Таежный пилот. Часть 2. Ил-14 | страница 28



И главным, основополагающим, не подлежащим сомнению фактором безопасности полетов была слетанность экипажей, которой фанатически и целеустремленно добивались от нас старые фронтовики-комэски и молодой, продвинутый, дальновидный командир летного отряда.


*****

А со слетанностью и взаимодействием у некоторых экипажей бывали проблемы.

Василь Кириллыч, видать, потолковал насчет меня с нашим комэской Киселевым, дал мне хорошую оценку. Теперь я уже считался опытным, меня можно было выпускать из-под отеческого крыла Тихонова.

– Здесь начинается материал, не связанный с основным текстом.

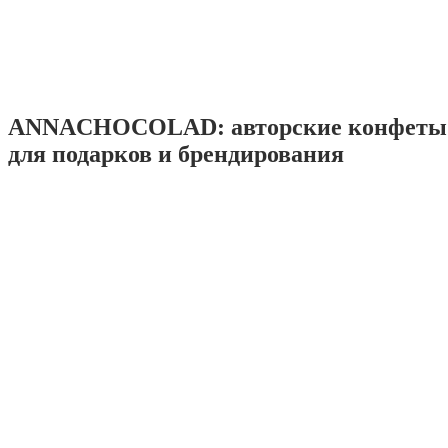
ANNACHOCOLAD: авторские конфеты 
для подарков и брендирования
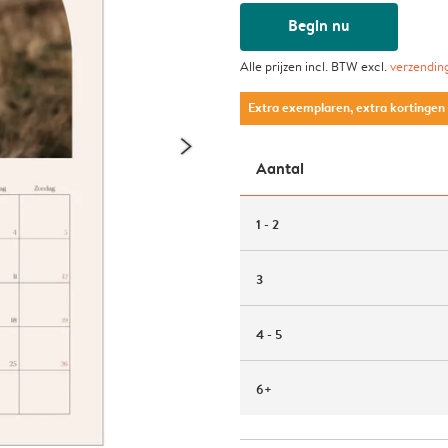
Begin nu
Alle prijzen incl. BTW excl.
verzendin
Extra exemplaren, extra kortingen
Aantal
1 - 2
3
4 - 5
6+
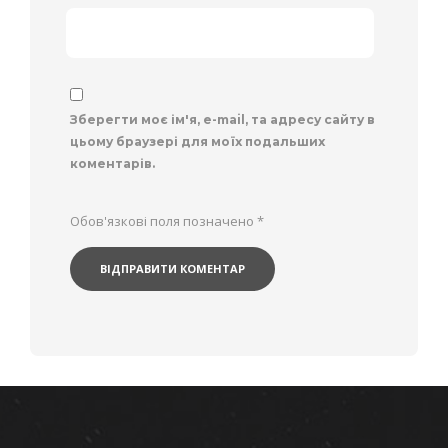
Зберегти моє ім'я, e-mail, та адресу сайту в
цьому браузері для моїх подальших
коментарів.
Обов'язкові поля позначено
*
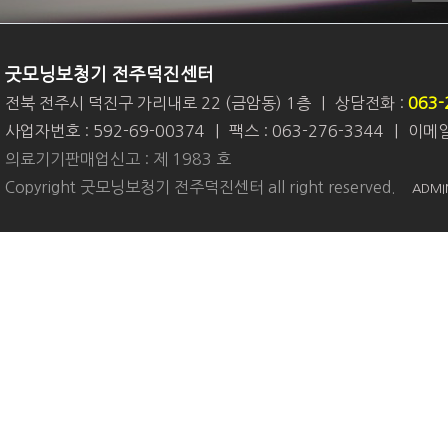
굿모닝보청기 전주덕진센터
전북 전주시 덕진구 가리내로 22 (금암동) 1층
|
상담전화 :
063-
사업자번호 : 592-69-00374
|
팩스 : 063-276-3344
|
이메일 
의료기기판매업신고 : 제 1983 호
Copyright 굿모닝보청기 전주덕진센터 all right reserved.
ADMI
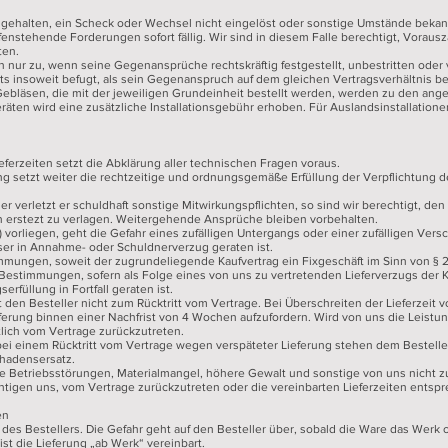
ehalten, ein Scheck oder Wechsel nicht eingelöst oder sonstige Umstände bekannt
offenstehende Forderungen sofort fällig. Wir sind in diesem Falle berechtigt, Vorau
ten.
nur zu, wenn seine Gegenansprüche rechtskräftig festgestellt, unbestritten oder 
 insoweit befugt, als sein Gegenanspruch auf dem gleichen Vertragsverhältnis be
bläsen, die mit der jeweiligen Grundeinheit bestellt werden, werden zu den ang
räten wird eine zusätzliche Installationsgebühr erhoben. Für Auslandsinstallation
ferzeiten setzt die Abklärung aller technischen Fragen voraus.
tung setzt weiter die rechtzeitige und ordnungsgemäße Erfüllung der Verpflichtung 
 verletzt er schuldhaft sonstige Mitwirkungspflichten, so sind wir berechtigt, d
 erstezt zu verlagen. Weitergehende Ansprüche bleiben vorbehalten.
) vorliegen, geht die Gefahr eines zufälligen Untergangs oder einer zufälligen Ver
ser in Annahme- oder Schuldnerverzug geraten ist.
immungen, soweit der zugrundeliegende Kaufvertrag ein Fixgeschäft im Sinn von §
 Bestimmungen, sofern als Folge eines von uns zu vertretenden Lieferverzugs der 
erfüllung in Fortfall geraten ist.
gt den Besteller nicht zum Rücktritt vom Vertrage. Bei Überschreiten der Lieferzeit 
Lieferung binnen einer Nachfrist von 4 Wochen aufzufordern. Wird von uns die Leistu
iftlich vom Vertrage zurückzutreten.
 bei einem Rücktritt vom Vertrage wegen verspäteter Lieferung stehen dem Beste
chadensersatz.
ie Betriebsstörungen, Materialmangel, höhere Gewalt und sonstige von uns nicht z
htigen uns, vom Vertrage zurückzutreten oder die vereinbarten Lieferzeiten entsp
en
r des Bestellers. Die Gefahr geht auf den Besteller über, sobald die Ware das Werk o
ist die Lieferung „ab Werk“ vereinbart.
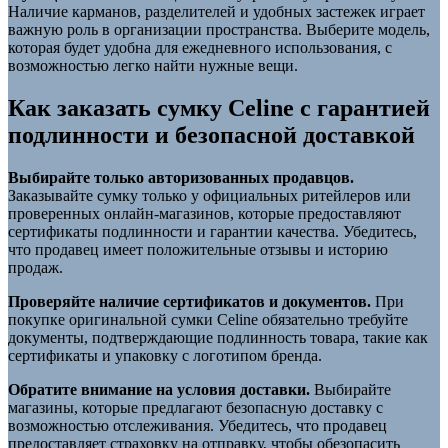
Наличие карманов, разделителей и удобных застежек играет
важную роль в организации пространства. Выберите модель,
которая будет удобна для ежедневного использования, с
возможностью легко найти нужные вещи.
Как заказать сумку Celine с гарантией
подлинности и безопасной доставкой
Выбирайте только авторизованных продавцов.
Заказывайте сумку только у официальных ритейлеров или
проверенных онлайн-магазинов, которые предоставляют
сертификаты подлинности и гарантии качества. Убедитесь,
что продавец имеет положительные отзывы и историю
продаж.
Проверяйте наличие сертификатов и документов.
При
покупке оригинальной сумки Celine обязательно требуйте
документы, подтверждающие подлинность товара, такие как
сертификаты и упаковку с логотипом бренда.
Обратите внимание на условия доставки.
Выбирайте
магазины, которые предлагают безопасную доставку с
возможностью отслеживания. Убедитесь, что продавец
предоставляет страховку на отправку, чтобы обезопасить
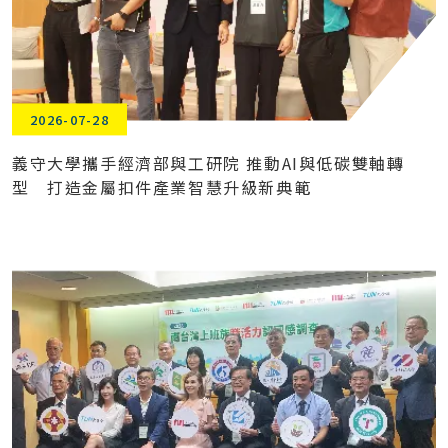
2026-07-28
義守大學攜手經濟部與工研院 推動AI與低碳雙軸轉
型 打造金屬扣件產業智慧升級新典範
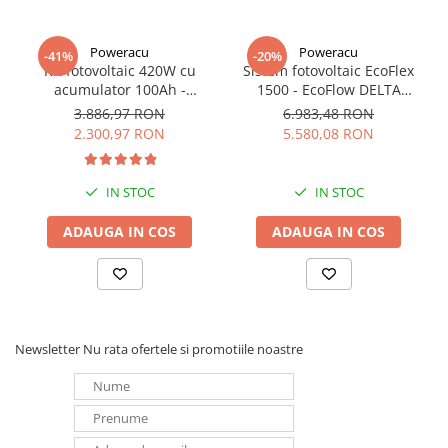
Pentru modificari, structura prindere panouri, va rog sa ne
contactati pe e-mail:
comenzi@e-acumulatori.ro
Poweracu
Poweracu
-41%
-20%
Kit fotovoltaic 420W cu
Sistem fotovoltaic EcoFlex
acumulator 100Ah -
1500 - EcoFlow DELTA
utilizare 12Vcc
1500+Panou Solar Semi-
3.886,97 RON
6.983,48 RON
Flexibil SOLARFAM 100W
2.300,97 RON
5.580,08 RON
CPC
IN STOC
IN STOC
ADAUGA IN COS
ADAUGA IN COS
Newsletter
Nu rata ofertele si promotiile noastre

Кириллычу дали молодого второго пилота, а меня перевели в другой экипаж, потом в третий…

Так я оказался в экипаже одного бывшего енисейского пилота, даже, помнится, в свое время моего командира звена на Ан-2. Предполагая приятную работу под руководством старого знакомого, я с энтузиазмом исполнял свои обязанности, ожидая, когда же он наконец даст мне штурвал и оценит степень моего профессионализма.

Но штурвала мне все как-то не доставалось. То ветерок был боковой, то облачность низковатая, то центровка не такая, то еще какая зацепка…

Командир любил летать сам. Мало того – он побаивался доверить штурвал второму пилоту. Очень редко, может, пару раз в месяц, оговорив десятком указаний и предосторожностей, в простейших условиях, он таки доверял мне посадку, но при этом рук со штурвала не снимал и ощутимо мешал, дергая его несколько раз перед самым касанием.

Потом мне рассказали, что у него со зрением были проблемы, он собирался уже списываться и рисковать не хотел, перестраховывался.

У самого у него удачные посадки получались не всегда: бывали и козлики, и высокие выравнивания, и взмывания. Короче, и правда, землю он видел плохо. Когда же я, из самых благородных побуждений, иной раз подсказывал ему, командир после посадки разражался бранью:

– Инструктор, блин! Указывать мне тут будешь! Да я тут без вас всех сам справлюсь! Один! Полетай с мое, потом указывать будешь! Твое дело правое – не мешай левому!

Ну, у человека комплекс такой был, «сталинского сокола».

Но экипаж от ретивого командира страдал так же, как и я, еще и похлеще бывало. Командёрство так и перло из него во все щели, до самодурства: он частенько распекал за мелочевку весь экипаж. Мне было, к примеру, стыдно за старого бортмеханика, который тоже долетывал крайний год и молча терпел несправедливые попреки. Радист сумел как-то из экипажа слинять, штурманы летать с таким командиром не стремились, и мною заткнули дырку как допущенным летать без штурмана. Новый радист, молодой парнишка, пока приглядывался и своего отношения к командиру никак не выказывал.